Belfast Telegraph

Monday 22 September 2014

Orange Order fury as bands told just a drumbeat on passing St Patrick's Church at Donegall Street

A flute band passes St Patrick's Church on Donegall Street in Belfast
A flute band passes St Patrick's Church on Donegall Street in Belfast
A nationalist residents' protest outside St Patrick's Catholic Church, Donegall Street, during a parade
A nationalist residents' protest outside St Patrick's Catholic Church, Donegall Street, during a parade
Sinn Fein's Gerry Kelly on the bonnet of the police Land Rover
Sinn Fein's Gerry Kelly on the bonnet of the police Land Rover

The Orange Order has accused the parading watchdog of squandering an opportunity to alleviate sectarian tensions ahead of the first major parade of the marching season.

The Parades Commission has ruled just a single drumbeat can be played as marchers pass St Patrick's Church at Donegall Street, Belfast, as part of the Tour of the North next week.

The decision was made public 24 hours after the Orange Order announced only hymns would be played.

Nationalist representatives welcomed the determination, and said it was vital the commission's rulings be adhered to.

But the Order and the DUP both hit out at the body, accusing it of "adopting the failed approach of their predecessors in a wholesale fashion".

"We have long argued hymns are much preferable for all concerned to silence or the playing of a single drumbeat, which creates a sense of tension," DUP MLA William Humphrey said.

"It is hugely disappointing that this new commission has squandered an opportunity to build on a positive initiative which had been welcomed and appreciated."

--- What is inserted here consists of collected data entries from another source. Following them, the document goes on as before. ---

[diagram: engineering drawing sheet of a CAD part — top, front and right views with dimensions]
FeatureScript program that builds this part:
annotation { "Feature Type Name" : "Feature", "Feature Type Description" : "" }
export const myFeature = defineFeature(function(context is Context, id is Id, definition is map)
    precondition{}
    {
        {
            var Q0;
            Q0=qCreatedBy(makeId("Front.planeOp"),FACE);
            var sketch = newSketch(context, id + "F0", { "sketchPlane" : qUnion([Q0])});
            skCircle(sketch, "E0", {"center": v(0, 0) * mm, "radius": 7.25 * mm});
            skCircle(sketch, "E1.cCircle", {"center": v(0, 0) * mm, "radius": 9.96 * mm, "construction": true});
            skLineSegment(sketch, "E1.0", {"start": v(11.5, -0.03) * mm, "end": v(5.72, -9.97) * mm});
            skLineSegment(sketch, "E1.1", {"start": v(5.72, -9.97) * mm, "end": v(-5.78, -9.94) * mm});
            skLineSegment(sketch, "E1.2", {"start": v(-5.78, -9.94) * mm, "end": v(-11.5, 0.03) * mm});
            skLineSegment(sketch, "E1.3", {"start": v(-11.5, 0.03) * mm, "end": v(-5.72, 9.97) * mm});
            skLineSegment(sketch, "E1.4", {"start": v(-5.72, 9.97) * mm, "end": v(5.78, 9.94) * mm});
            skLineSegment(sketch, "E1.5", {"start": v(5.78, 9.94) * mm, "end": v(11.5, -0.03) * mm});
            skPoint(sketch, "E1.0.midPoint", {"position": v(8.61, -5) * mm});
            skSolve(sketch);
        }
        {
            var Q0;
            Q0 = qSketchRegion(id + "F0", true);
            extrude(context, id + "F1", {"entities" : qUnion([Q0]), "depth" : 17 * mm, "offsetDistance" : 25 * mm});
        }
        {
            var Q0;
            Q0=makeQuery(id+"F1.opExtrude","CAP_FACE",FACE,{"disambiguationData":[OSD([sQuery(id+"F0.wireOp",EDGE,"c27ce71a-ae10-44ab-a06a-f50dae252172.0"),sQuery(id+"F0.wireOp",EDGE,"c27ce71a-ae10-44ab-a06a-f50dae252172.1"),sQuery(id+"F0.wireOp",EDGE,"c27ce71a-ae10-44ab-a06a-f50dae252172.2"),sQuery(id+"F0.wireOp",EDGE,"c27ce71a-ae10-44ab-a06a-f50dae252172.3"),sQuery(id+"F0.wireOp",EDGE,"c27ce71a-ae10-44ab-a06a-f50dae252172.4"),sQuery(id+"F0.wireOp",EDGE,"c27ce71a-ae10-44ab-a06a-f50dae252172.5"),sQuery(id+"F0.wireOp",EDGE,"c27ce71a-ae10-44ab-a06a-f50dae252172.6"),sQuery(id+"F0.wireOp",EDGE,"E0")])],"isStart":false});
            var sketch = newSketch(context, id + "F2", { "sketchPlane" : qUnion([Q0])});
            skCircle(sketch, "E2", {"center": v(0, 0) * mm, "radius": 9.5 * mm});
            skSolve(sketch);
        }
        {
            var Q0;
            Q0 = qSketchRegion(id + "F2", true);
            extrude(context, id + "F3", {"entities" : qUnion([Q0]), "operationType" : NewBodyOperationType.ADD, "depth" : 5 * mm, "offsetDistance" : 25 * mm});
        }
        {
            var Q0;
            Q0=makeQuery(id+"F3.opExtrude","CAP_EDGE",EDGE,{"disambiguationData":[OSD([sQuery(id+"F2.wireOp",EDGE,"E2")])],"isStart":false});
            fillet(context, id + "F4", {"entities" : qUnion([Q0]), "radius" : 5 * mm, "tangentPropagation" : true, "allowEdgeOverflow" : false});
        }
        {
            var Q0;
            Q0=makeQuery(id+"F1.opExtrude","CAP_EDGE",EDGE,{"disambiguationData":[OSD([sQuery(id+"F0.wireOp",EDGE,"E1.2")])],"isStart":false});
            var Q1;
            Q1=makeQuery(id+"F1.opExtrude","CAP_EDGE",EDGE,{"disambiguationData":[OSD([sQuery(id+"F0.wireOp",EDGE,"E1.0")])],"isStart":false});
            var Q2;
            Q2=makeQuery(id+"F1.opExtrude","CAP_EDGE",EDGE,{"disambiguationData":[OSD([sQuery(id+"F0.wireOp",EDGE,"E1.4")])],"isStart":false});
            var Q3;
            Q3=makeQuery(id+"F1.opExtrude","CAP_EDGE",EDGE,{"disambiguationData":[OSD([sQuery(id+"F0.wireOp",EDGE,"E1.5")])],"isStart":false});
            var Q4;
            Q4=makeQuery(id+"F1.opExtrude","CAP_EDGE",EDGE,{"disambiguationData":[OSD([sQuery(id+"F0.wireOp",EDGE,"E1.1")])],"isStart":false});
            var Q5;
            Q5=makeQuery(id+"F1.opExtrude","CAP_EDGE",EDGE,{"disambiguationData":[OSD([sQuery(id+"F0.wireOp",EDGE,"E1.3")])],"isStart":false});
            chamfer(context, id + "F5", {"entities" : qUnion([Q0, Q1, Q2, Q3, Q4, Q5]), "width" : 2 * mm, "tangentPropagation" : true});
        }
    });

Supporters have been told they must not accompany marchers past the church, and those taking part must not stop outside the place of worship. The parading watchdog also barred a march by Ballysillan LOL along the Crumlin Road, the scene of a year-long standoff following a similar block last July.

An Orange Order spokesman said the determinations were hugely disappointing.

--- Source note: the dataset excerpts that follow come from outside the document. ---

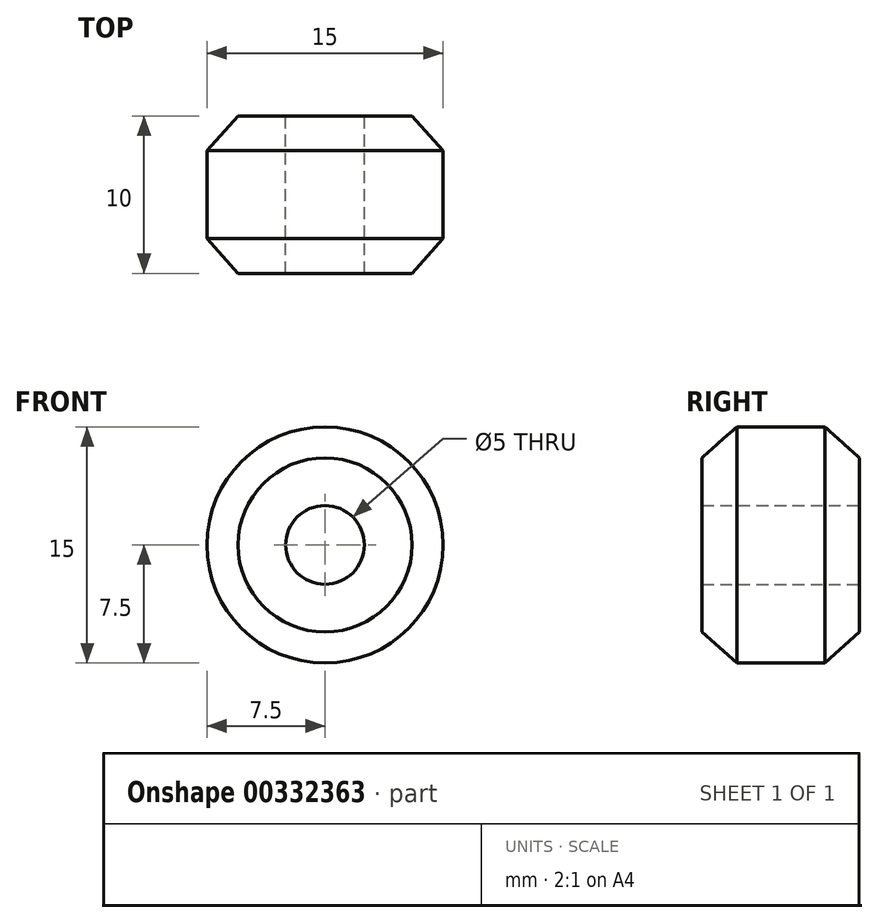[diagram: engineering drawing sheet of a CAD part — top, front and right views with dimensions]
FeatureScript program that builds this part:
annotation { "Feature Type Name" : "Feature", "Feature Type Description" : "" }
export const myFeature = defineFeature(function(context is Context, id is Id, definition is map)
    precondition{}
    {
        {
            var Q0;
            Q0=qCreatedBy(makeId("Top.planeOp"),FACE);
            var sketch = newSketch(context, id + "F0", { "sketchPlane" : qUnion([Q0])});
            skLineSegment(sketch, "E0", {"start": v(-2.5, 0) * mm, "end": v(-2.5, 5) * mm});
            skLineSegment(sketch, "E1", {"start": v(-2.5, 5) * mm, "end": v(-5.53, 5) * mm});
            skLineSegment(sketch, "E2", {"start": v(-5.53, 5) * mm, "end": v(-7.5, 2.8) * mm});
            skLineSegment(sketch, "E3", {"start": v(-7.5, 2.8) * mm, "end": v(-7.5, 0) * mm});
            skLineSegment(sketch, "E4.MirrorCS", {"start": v(-7.5, -2.8) * mm, "end": v(-7.5, 0) * mm});
            skLineSegment(sketch, "E5.MirrorCS", {"start": v(-2.5, -5) * mm, "end": v(-5.53, -5) * mm});
            skLineSegment(sketch, "E6.MirrorCS", {"start": v(-2.5, 0) * mm, "end": v(-2.5, -5) * mm});
            skLineSegment(sketch, "E7.MirrorCS", {"start": v(-5.53, -5) * mm, "end": v(-7.5, -2.8) * mm});
            skLineSegment(sketch, "E8", {"start": v(0, 0) * mm, "end": v(0, -3.68) * mm});
            skSolve(sketch);
        }
        {
            var Q0;
            Q0=makeQuery(id+"F0.imprint","IMPRINT",FACE,{"disambiguationData":[TD([[makeQuery(id+"F0.imprint","IMPRINT",EDGE,{"derivedFrom":sQuery(id+"F0.wireOp",EDGE,"E0")}),1.0]])]});
            var Q1;
            Q1=sQuery(id+"F0.wireOp",EDGE,"E8");
            revolve(context, id + "F1", {"surfaceOperationType" : NewSurfaceOperationType.NEW, "entities" : qUnion([Q0]), "axis" : qUnion([Q1]), "revolveType" : RevolveType.FULL});
        }
    });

He said the determination was "in stark contrast to the positive response to the goodwill gesture regarding the playing of hymns, which was publicly welcomed by St Patrick's administrator, Fr Michael Sheehan."

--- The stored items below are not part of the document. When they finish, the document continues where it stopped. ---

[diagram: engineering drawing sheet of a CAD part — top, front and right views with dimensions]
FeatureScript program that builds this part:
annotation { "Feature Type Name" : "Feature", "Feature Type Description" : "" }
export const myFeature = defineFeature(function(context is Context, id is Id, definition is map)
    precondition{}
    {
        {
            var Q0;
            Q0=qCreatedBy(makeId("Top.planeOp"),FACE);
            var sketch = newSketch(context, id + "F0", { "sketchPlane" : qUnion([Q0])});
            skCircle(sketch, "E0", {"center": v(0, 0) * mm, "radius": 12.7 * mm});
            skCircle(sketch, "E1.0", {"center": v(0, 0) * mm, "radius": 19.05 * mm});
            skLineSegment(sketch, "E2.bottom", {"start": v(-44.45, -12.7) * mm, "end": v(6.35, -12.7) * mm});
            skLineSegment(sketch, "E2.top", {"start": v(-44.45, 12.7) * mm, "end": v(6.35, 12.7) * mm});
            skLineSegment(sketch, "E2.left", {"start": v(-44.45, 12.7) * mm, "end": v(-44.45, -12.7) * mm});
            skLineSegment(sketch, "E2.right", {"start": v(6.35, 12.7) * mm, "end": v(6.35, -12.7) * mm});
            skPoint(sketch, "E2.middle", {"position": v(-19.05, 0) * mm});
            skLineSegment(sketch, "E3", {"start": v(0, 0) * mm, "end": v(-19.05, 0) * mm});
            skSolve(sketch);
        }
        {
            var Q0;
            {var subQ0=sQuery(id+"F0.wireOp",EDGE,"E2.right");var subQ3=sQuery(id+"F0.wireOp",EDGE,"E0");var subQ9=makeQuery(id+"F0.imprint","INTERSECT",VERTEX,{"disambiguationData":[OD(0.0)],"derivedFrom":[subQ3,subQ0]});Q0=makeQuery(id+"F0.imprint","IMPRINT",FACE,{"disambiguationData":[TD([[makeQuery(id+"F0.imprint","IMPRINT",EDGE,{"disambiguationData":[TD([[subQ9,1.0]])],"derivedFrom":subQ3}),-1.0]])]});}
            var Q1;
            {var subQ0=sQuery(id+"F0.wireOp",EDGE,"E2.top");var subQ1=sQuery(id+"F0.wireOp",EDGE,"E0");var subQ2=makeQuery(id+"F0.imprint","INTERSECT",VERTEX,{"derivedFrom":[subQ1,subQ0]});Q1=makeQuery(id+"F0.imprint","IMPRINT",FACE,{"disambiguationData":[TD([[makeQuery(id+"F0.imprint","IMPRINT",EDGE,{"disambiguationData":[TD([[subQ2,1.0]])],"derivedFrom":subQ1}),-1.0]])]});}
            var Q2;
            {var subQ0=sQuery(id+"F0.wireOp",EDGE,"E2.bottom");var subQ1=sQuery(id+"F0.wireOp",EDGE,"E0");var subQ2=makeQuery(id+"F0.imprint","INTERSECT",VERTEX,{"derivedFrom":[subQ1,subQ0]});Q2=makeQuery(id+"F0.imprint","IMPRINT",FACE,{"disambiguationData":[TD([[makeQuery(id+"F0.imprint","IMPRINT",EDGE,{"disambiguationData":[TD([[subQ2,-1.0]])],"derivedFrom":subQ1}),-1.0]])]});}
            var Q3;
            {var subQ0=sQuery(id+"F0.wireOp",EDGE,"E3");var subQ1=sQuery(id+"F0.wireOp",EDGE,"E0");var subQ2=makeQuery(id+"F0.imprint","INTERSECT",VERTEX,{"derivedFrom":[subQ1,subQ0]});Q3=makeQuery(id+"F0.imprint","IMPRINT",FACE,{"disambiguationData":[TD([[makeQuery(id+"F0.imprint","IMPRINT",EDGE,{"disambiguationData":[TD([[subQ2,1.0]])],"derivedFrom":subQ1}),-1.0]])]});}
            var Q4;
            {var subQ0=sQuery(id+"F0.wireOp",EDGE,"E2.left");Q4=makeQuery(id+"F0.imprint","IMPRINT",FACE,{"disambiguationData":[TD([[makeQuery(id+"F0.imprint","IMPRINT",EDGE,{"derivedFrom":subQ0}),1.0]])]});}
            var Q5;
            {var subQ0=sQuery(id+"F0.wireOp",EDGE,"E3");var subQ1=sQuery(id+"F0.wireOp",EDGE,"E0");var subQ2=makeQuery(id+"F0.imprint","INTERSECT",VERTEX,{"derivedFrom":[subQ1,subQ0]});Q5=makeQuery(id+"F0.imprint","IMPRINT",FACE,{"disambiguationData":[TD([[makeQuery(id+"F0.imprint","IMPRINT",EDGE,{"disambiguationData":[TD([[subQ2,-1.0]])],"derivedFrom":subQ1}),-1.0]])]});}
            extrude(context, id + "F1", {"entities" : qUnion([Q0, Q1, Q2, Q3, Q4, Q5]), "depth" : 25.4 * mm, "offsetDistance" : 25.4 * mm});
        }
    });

He added: "This new Parades Commission is quickly losing its shine and is mimicking its predecessor, rather than bringing a fresh perspective.

"It continues to be part of the problem and is not the solution."

In all, six determinations were published by the commission yesterday in relation to next Friday evening's parade.

They also included restrictions on a protest by the Carrick Hill Concerned Residents Group.

A total of 50 people have been allowed to protest the march at two areas on Donegall Street and Trinity Street.

Residents in the area have previously called on police to act on what they say are "constant" breaches of the Parades Commission's determinations – claiming bands had played music other than hymns.

SDLP North Belfast MLA Alban Maginness welcomed the determination regarding the single drumbeat.

"It is appropriate that when passing places of worship that a solemn and respectful attitude is taken," he said. "It is therefore fitting that a single drumbeat should be played."

Story so far

Last year's Tour of the North resulted in controversy after North Belfast MLA Gerry Kelly was embroiled in an altercation with police.

The Policing Board member received a caution after he was carried on the front of a PSNI Land Rover as officers left the Carrick Hill area.

The driver of the vehicle also received an informed warning for his part in the incident.